But as we understand Mumbai’s floods, where does part of the blame lie?
Majorly, in relentless poverty and reckless urbanisation.
Major development schemes narrowed riverways, destroyed mangroves, and depleted water bodies. A report by a commission of concerned citizens in wake of the 2005 floods wrote, “the future of Mumbai is being strangulated by the politician-builder nexus, which has vitiated even the redevelopment of slums”. Profiteering does not protect.
Even the breadth of a disaster response is determined by disparity: compare the budget of the US Federal Emergency Management Agency ($15.5 billion), with India’s equivalent authority ($100 million).
Across all these countries and cases, the law of impact inequality holds: the poorest, the marginalized, the oppressed, the ignored, the subjugated, and the forgotten, will all be disproportionately affected by disaster, concentrated in those areas with higher environmental risk.
This tragic law meets a bitter reality: not every human life, not every neighbourhood, not every city, not every country, is worth the same.
This is perhaps best represented in the coverage of established media outlets, whose eye is rarely equitable. In the last weeks, the known death toll of floods and mudslides affecting Congo, Niger, Nigeria, and Sierra Leone was twenty-five times higher than that of Harvey; but such incidents were mere footnotes in our published imagination.
Understanding Pain and Recovery
Finally, it’s important to acknowledge that unless we are fully present, we often struggle to understand the sadness wrought by climate violence.

- - - - - - -

Retype the full passage about Mumbai's floods and the unequal toll of disasters, word for word, without changing anything.

* **Data section**:
- - - - - - -

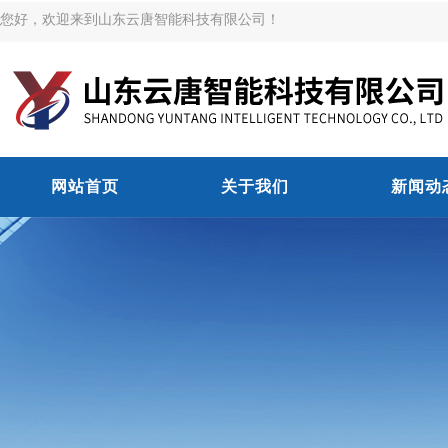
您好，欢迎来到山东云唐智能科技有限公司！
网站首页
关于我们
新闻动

- - - - - - -

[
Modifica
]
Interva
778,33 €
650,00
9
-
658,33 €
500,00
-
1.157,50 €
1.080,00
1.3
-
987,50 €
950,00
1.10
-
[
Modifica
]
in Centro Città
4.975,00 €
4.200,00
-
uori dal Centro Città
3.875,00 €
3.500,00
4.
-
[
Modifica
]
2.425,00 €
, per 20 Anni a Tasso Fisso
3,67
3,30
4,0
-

- - - - - - -

* **Answer box**:
But as we understand Mumbai’s floods, where does part of the blame lie?
Majorly, in relentless poverty and reckless urbanisation.
Major development schemes narrowed riverways, destroyed mangroves, and depleted water bodies. A report by a commission of concerned citizens in wake of the 2005 floods wrote, “the future of Mumbai is being strangulated by the politician-builder nexus, which has vitiated even the redevelopment of slums”. Profiteering does not protect.
Even the breadth of a disaster response is determined by disparity: compare the budget of the US Federal Emergency Management Agency ($15.5 billion), with India’s equivalent authority ($100 million).
Across all these countries and cases, the law of impact inequality holds: the poorest, the marginalized, the oppressed, the ignored, the subjugated, and the forgotten, will all be disproportionately affected by disaster, concentrated in those areas with higher environmental risk.
This tragic law meets a bitter reality: not every human life, not every neighbourhood, not every city, not every country, is worth the same.
This is perhaps best represented in the coverage of established media outlets, whose eye is rarely equitable. In the last weeks, the known death toll of floods and mudslides affecting Congo, Niger, Nigeria, and Sierra Leone was twenty-five times higher than that of Harvey; but such incidents were mere footnotes in our published imagination.
Understanding Pain and Recovery
Finally, it’s important to acknowledge that unless we are fully present, we often struggle to understand the sadness wrought by climate violence.